Work order
Leave the pictures aside and copy all the data exactly.

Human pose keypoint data
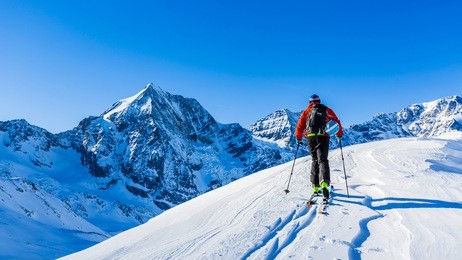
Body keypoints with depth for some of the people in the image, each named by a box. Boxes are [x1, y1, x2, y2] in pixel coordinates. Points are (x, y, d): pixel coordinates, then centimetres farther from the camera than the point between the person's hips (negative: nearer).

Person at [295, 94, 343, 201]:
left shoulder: (306, 111, 17)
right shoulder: (327, 110, 17)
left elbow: (300, 126, 11)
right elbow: (337, 122, 16)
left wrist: (298, 138, 22)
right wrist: (339, 134, 28)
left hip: (310, 137, 1)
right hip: (323, 136, -1)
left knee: (315, 160, 15)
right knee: (323, 160, -8)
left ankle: (315, 186, 9)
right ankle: (324, 183, -34)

Result of this exercise
Body keypoints with depth for some of the people in the image, each named by a box. Boxes are [x1, y1, x2, y2] in pixel coordinates. Points are (x, y, d): pixel coordinates, then centimetres farther from the camera than the point between the person's hips (negative: nearer).

Person at [295, 94, 343, 201]:
left shoulder: (306, 111, 17)
right shoulder: (327, 110, 17)
left elbow: (300, 126, 11)
right elbow: (337, 122, 16)
left wrist: (298, 138, 22)
right wrist: (339, 134, 28)
left hip: (310, 137, 1)
right hip: (323, 136, -1)
left knee: (315, 160, 15)
right knee: (323, 160, -8)
left ankle: (315, 186, 9)
right ankle: (324, 183, -34)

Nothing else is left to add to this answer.